**Requirement**
Would you copy each line of the records that includes the word "with"?

**Material shown**
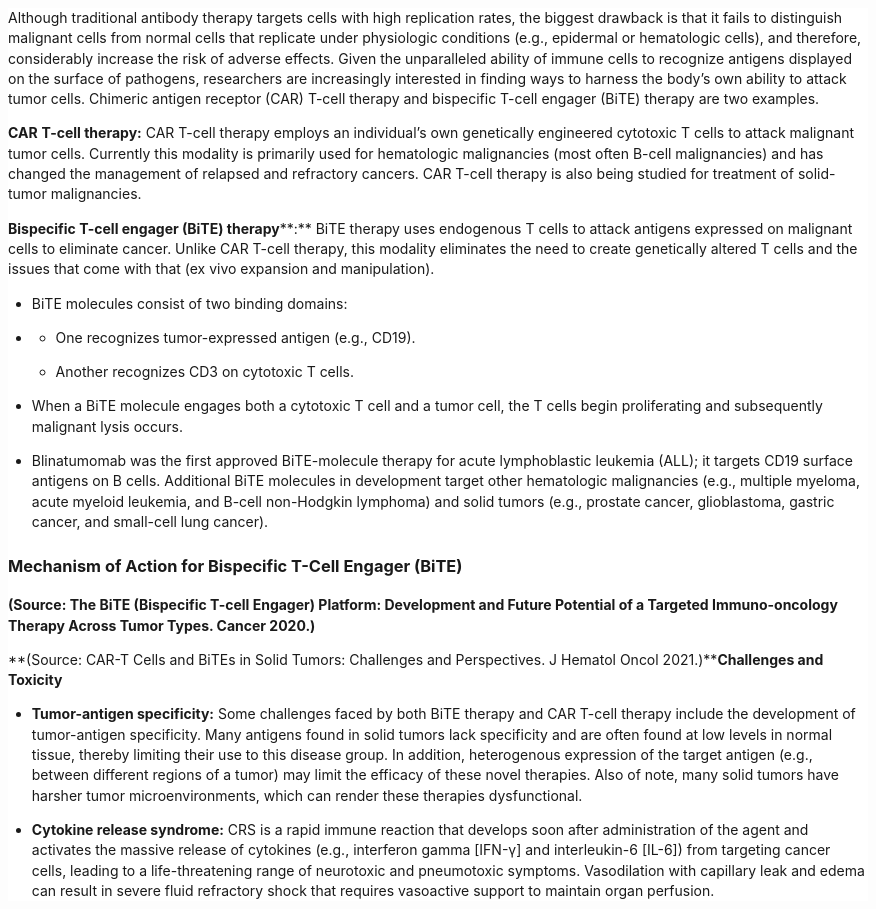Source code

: Although traditional antibody therapy targets cells with high replication rates, the biggest drawback is that it fails to distinguish malignant cells from normal cells that replicate under physiologic conditions (e.g., epidermal or hematologic cells), and therefore, considerably increase the risk of adverse effects. Given the unparalleled ability of immune cells to recognize antigens displayed on the surface of pathogens, researchers are increasingly interested in finding ways to harness the body’s own ability to attack tumor cells. Chimeric antigen receptor (CAR) T-cell therapy and bispecific T-cell engager (BiTE) therapy are two examples.

**CAR** **T-cell therapy:** CAR T-cell therapy employs an individual’s own genetically engineered cytotoxic T cells to attack malignant tumor cells. Currently this modality is primarily used for hematologic malignancies (most often B-cell malignancies) and has changed the management of relapsed and refractory cancers. CAR T-cell therapy is also being studied for treatment of solid-tumor malignancies.

**Bispecific T-cell engager (BiTE) therapy****:** BiTE therapy uses endogenous T cells to attack antigens expressed on malignant cells to eliminate cancer. Unlike CAR T-cell therapy, this modality eliminates the need to create genetically altered T cells and the issues that come with that (ex vivo expansion and manipulation).

*   BiTE molecules consist of two binding domains:
    
*   *   One recognizes tumor-expressed antigen (e.g., CD19).
        
    *   Another recognizes CD3 on cytotoxic T cells.
        
*   When a BiTE molecule engages both a cytotoxic T cell and a tumor cell, the T cells begin proliferating and subsequently malignant lysis occurs.
    
*   Blinatumomab was the first approved BiTE-molecule therapy for acute lymphoblastic leukemia (ALL); it targets CD19 surface antigens on B cells. Additional BiTE molecules in development target other hematologic malignancies (e.g., multiple myeloma, acute myeloid leukemia, and B-cell non-Hodgkin lymphoma) and solid tumors (e.g., prostate cancer, glioblastoma, gastric cancer, and small-cell lung cancer).  
      
    

### Mechanism of Action for Bispecific T-Cell Engager (BiTE)

  
**(Source: The BiTE (Bispecific T-cell Engager) Platform: Development and Future Potential of a Targeted Immuno-oncology Therapy Across Tumor Types. Cancer 2020.)**

  
**(Source: CAR-T Cells and BiTEs in Solid Tumors: Challenges and Perspectives. J Hematol Oncol 2021.)****Challenges and Toxicity**

*   **Tumor-antigen specificity:** Some challenges faced by both BiTE therapy and CAR T-cell therapy include the development of tumor-antigen specificity. Many antigens found in solid tumors lack specificity and are often found at low levels in normal tissue, thereby limiting their use to this disease group. In addition, heterogenous expression of the target antigen (e.g., between different regions of a tumor) may limit the efficacy of these novel therapies. Also of note, many solid tumors have harsher tumor microenvironments, which can render these therapies dysfunctional.
    
*   **Cytokine release syndrome:** CRS is a rapid immune reaction that develops soon after administration of the agent and activates the massive release of cytokines (e.g., interferon gamma [IFN-γ] and interleukin-6 [IL-6]) from targeting cancer cells, leading to a life-threatening range of neurotoxic and pneumotoxic symptoms. Vasodilation with capillary leak and edema can result in severe fluid refractory shock that requires vasoactive support to maintain organ perfusion.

**Your response**
: Although traditional antibody therapy targets cells with high replication rates, the biggest drawback is that it fails to distinguish malignant cells from normal cells that replicate under physiologic conditions (e.g., epidermal or hematologic cells), and therefore, considerably increase the risk of adverse effects. Given the unparalleled ability of immune cells to recognize antigens displayed on the surface of pathogens, researchers are increasingly interested in finding ways to harness the body’s own ability to attack tumor cells. Chimeric antigen receptor (CAR) T-cell therapy and bispecific T-cell engager (BiTE) therapy are two examples.
**Bispecific T-cell engager (BiTE) therapy****:** BiTE therapy uses endogenous T cells to attack antigens expressed on malignant cells to eliminate cancer. Unlike CAR T-cell therapy, this modality eliminates the need to create genetically altered T cells and the issues that come with that (ex vivo expansion and manipulation).
*   **Cytokine release syndrome:** CRS is a rapid immune reaction that develops soon after administration of the agent and activates the massive release of cytokines (e.g., interferon gamma [IFN-γ] and interleukin-6 [IL-6]) from targeting cancer cells, leading to a life-threatening range of neurotoxic and pneumotoxic symptoms. Vasodilation with capillary leak and edema can result in severe fluid refractory shock that requires vasoactive support to maintain organ perfusion.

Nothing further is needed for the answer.